Exactly what was said in the 1994 conversation between you and Father Bowen's supervisor, Rev. Gabriel Troy, will never be known. But regardless of what was said then, the more important issue is: what will be done now? It seems that the approach of most bishops is to sit back and wait for victims to call. What we really need is a "shepherd" who is willing to go out looking for his "lost sheep."
What will be done to reach out to other men and women in the Fall River diocese who may have been hurt by Father Bowen? Even more important, what will be done to reach out to potential victims in Bolivia, where he lived and worked for three decades?
Notices in parish bulletins encouraging other victims to come forward would be a start in Fall River. Insisting that the St. James Society reach out to the faithful in the 25 remote Bolivian villages where Fr. Bowen worked, alerting them to the accusations against Bowen and again encouraging other possible victims to come forward is also warranted. This could save abused Bolivian children from decades of shame and silence.

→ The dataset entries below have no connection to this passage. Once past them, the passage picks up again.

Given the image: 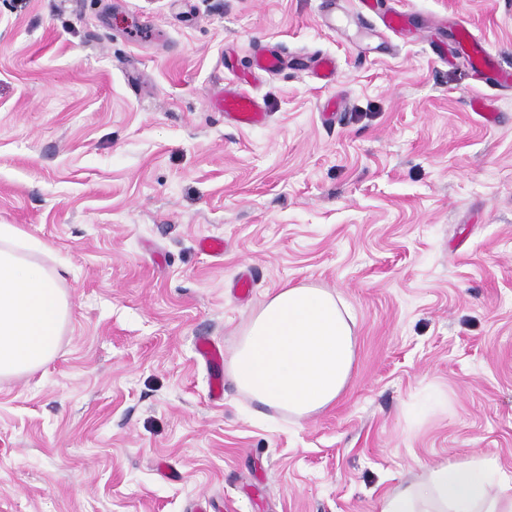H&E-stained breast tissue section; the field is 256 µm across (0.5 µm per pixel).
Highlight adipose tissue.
<instances>
[{
	"label": "adipose tissue",
	"mask_w": 512,
	"mask_h": 512,
	"mask_svg": "<svg viewBox=\"0 0 512 512\" xmlns=\"http://www.w3.org/2000/svg\"><path fill=\"white\" fill-rule=\"evenodd\" d=\"M44 247L13 224H0V376L36 370L57 352L69 320L58 270L37 261ZM353 319L322 288H281L251 316L227 364L236 387L257 402L307 418L332 406L355 360ZM379 512H512V473L474 456L433 467L402 485Z\"/></svg>",
	"instance_id": "obj_1"
}]
</instances>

"I thought someone else was taking care of that" is not a good response or defense in any situation. It is a particularly inadequate and disappointing when the subject is the sexual abuse of children and the speaker is a bishop. One conversation rarely is enough to ensure that your mail delivery is stopped during vacation. How could one conversation about a child-molesting priest possibly assure you about a matter of such grave importance?
We want you to succeed at your new mission in Boston. We want to give you every benefit of the doubt. We also want you to treat sexual abuse with the seriousness it warrants. But your handling of this case is very troublesome to us. A genuine and thorough effort to contact and help potential Bowen victims here in Massachusetts and in South America will go a long way in convincing us that you are sincere.
We look forward to hearing from you soon.